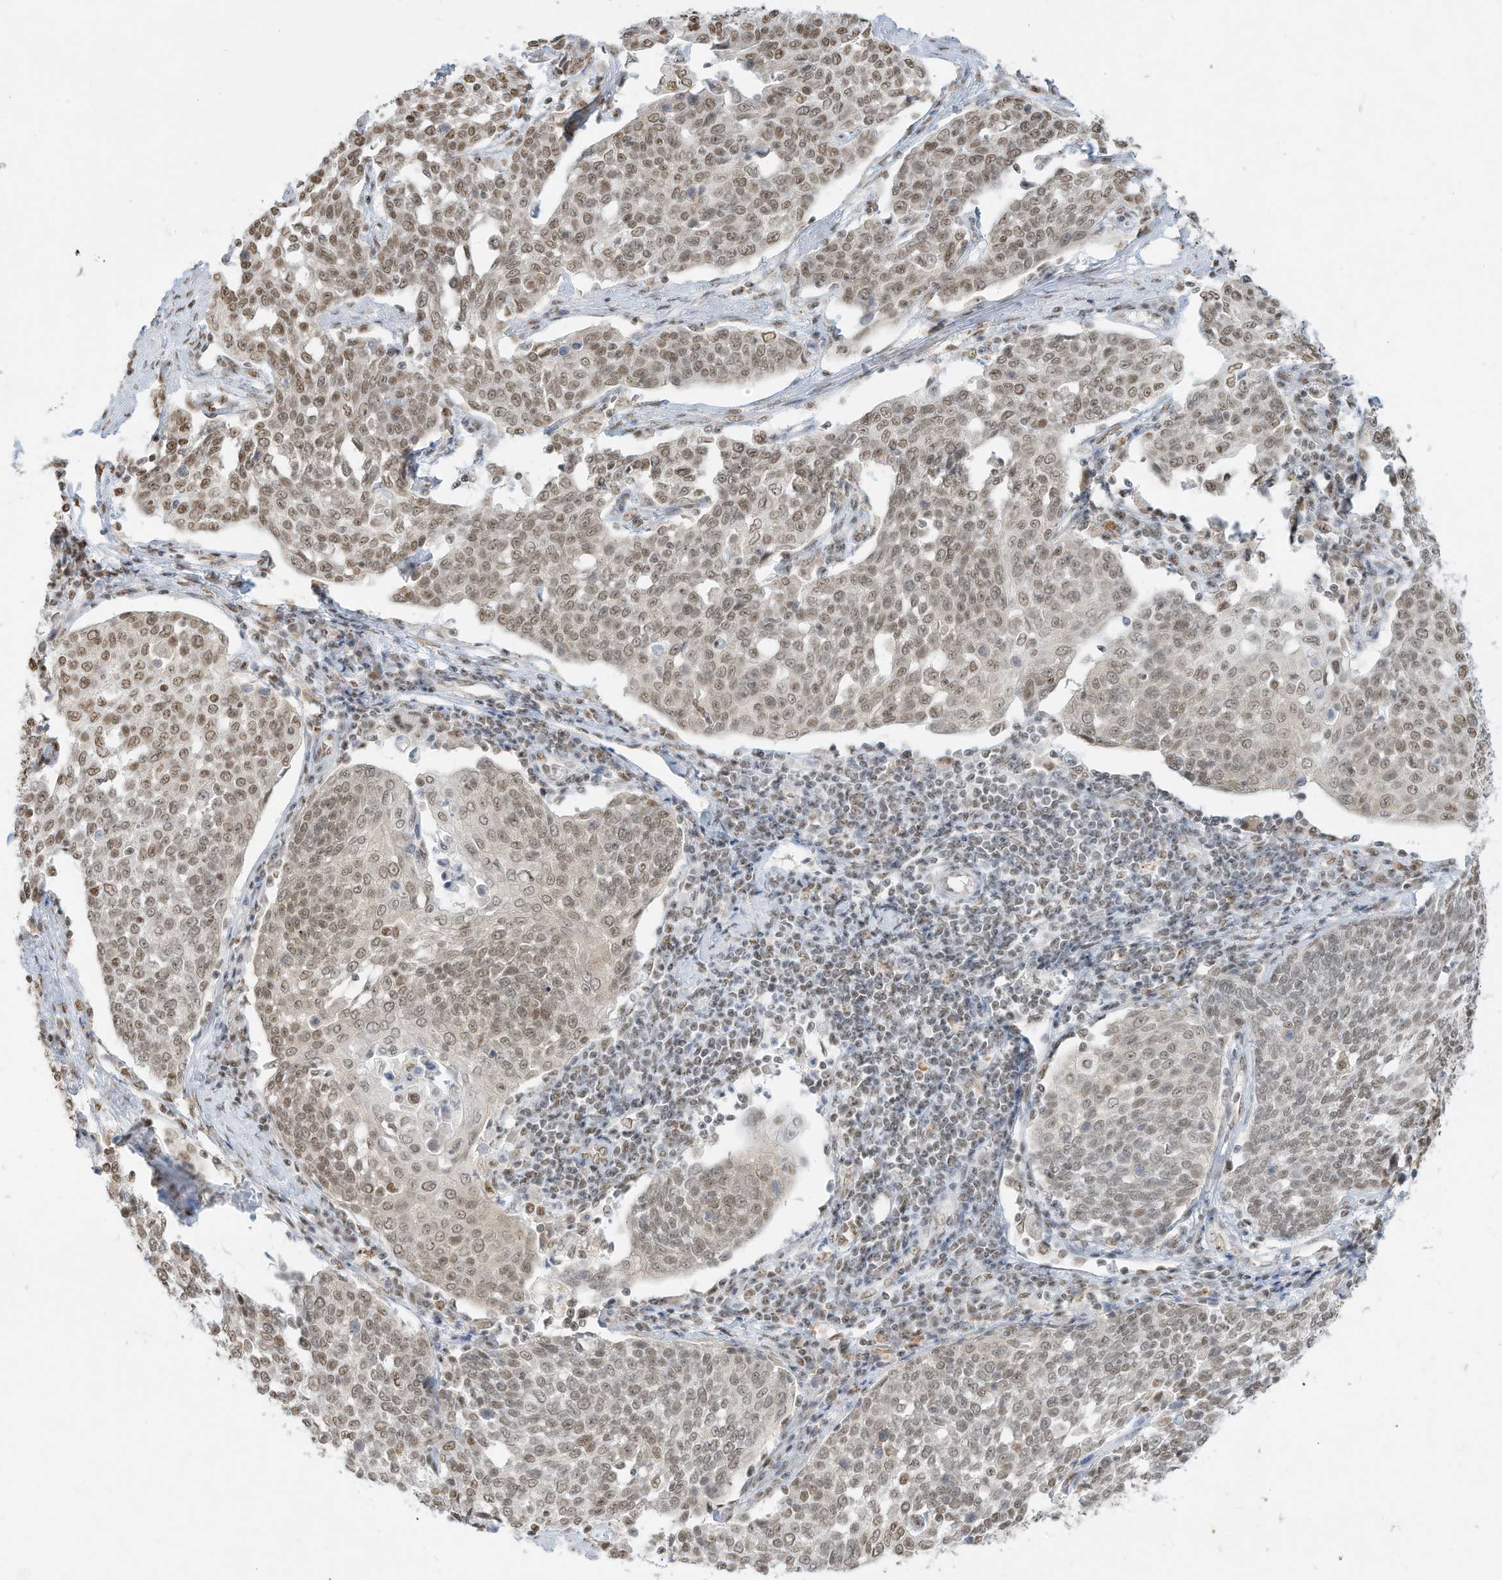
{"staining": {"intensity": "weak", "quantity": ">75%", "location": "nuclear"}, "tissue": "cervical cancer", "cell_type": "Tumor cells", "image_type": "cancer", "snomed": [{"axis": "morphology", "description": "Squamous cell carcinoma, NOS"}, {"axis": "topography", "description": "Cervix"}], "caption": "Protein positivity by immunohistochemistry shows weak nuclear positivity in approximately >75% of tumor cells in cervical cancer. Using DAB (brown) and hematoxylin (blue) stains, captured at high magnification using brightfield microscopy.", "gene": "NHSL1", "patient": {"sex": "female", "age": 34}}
*-*-*
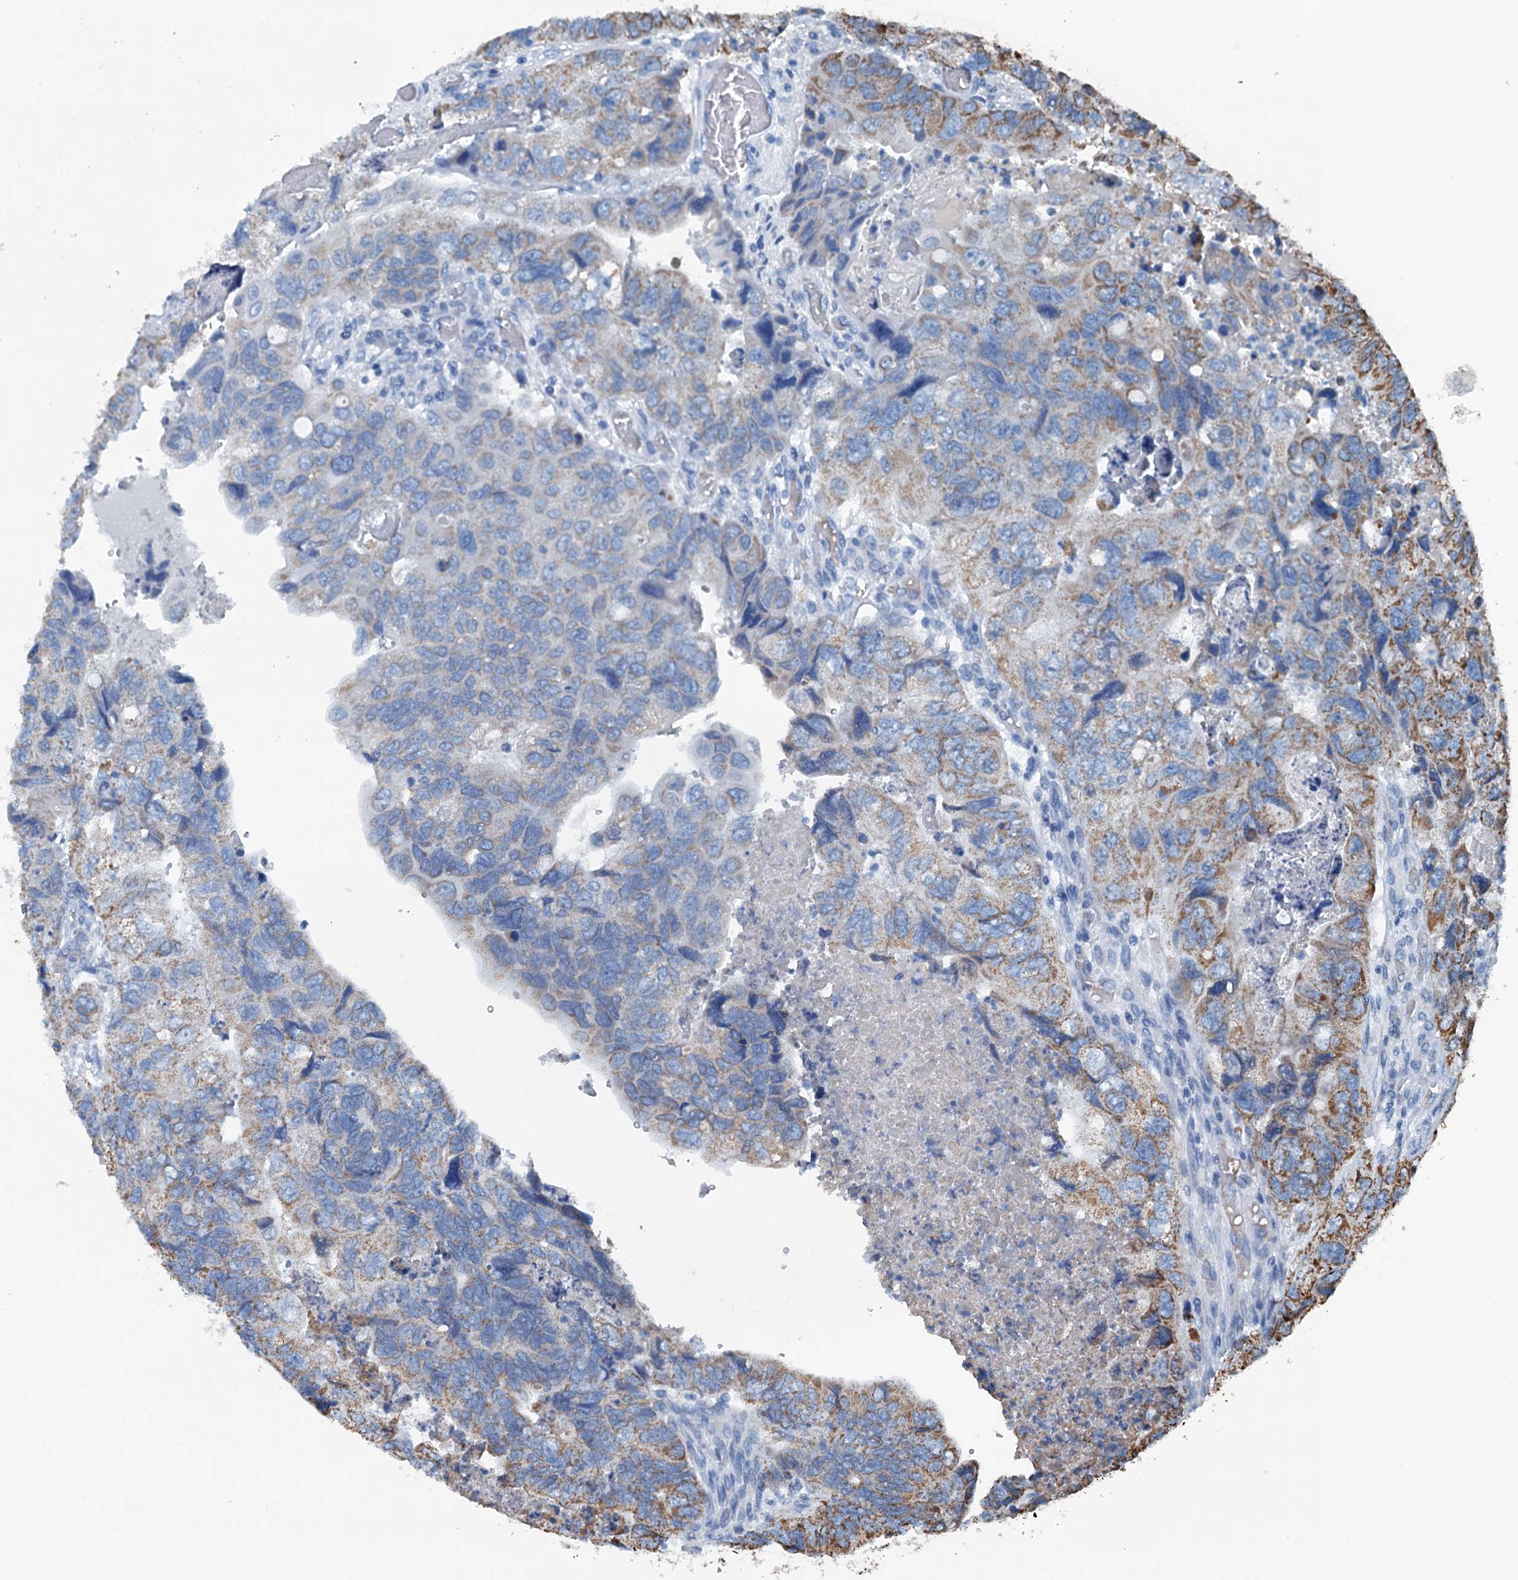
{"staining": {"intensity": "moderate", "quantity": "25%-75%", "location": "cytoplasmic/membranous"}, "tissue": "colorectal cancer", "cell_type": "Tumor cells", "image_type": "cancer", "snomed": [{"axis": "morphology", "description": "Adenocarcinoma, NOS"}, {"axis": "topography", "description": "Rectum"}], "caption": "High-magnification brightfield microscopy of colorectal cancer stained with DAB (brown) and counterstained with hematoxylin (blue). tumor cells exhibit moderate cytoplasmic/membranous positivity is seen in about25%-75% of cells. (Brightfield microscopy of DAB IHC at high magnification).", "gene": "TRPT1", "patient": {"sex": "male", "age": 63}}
*-*-*
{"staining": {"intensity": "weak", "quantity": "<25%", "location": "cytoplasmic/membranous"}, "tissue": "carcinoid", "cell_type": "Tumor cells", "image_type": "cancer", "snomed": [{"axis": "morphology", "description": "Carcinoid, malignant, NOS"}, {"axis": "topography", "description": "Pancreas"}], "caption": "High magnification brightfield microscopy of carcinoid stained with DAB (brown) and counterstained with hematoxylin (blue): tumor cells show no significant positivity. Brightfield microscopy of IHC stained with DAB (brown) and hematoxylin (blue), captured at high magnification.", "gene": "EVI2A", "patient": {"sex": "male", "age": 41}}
*-*-*
__PROBLEM DESCRIPTION__.
Return, from the data above, each line in which the string "stained" appears.

__RESPONSE__.
{"staining": {"intensity": "moderate", "quantity": "25%-75%", "location": "cytoplasmic/membranous"}, "tissue": "colorectal cancer", "cell_type": "Tumor cells", "image_type": "cancer", "snomed": [{"axis": "morphology", "description": "Adenocarcinoma, NOS"}, {"axis": "topography", "description": "Rectum"}], "caption": "High-magnification brightfield microscopy of colorectal cancer stained with DAB (brown) and counterstained with hematoxylin (blue). tumor cells exhibit moderate cytoplasmic/membranous positivity is seen in about25%-75% of cells. (Brightfield microscopy of DAB IHC at high magnification).", "gene": "TRPT1", "patient": {"sex": "male", "age": 63}}
{"staining": {"intensity": "weak", "quantity": "<25%", "location": "cytoplasmic/membranous"}, "tissue": "carcinoid", "cell_type": "Tumor cells", "image_type": "cancer", "snomed": [{"axis": "morphology", "description": "Carcinoid, malignant, NOS"}, {"axis": "topography", "description": "Pancreas"}], "caption": "High magnification brightfield microscopy of carcinoid stained with DAB (brown) and counterstained with hematoxylin (blue): tumor cells show no significant positivity. Brightfield microscopy of IHC stained with DAB (brown) and hematoxylin (blue), captured at high magnification.", "gene": "EVI2A", "patient": {"sex": "male", "age": 41}}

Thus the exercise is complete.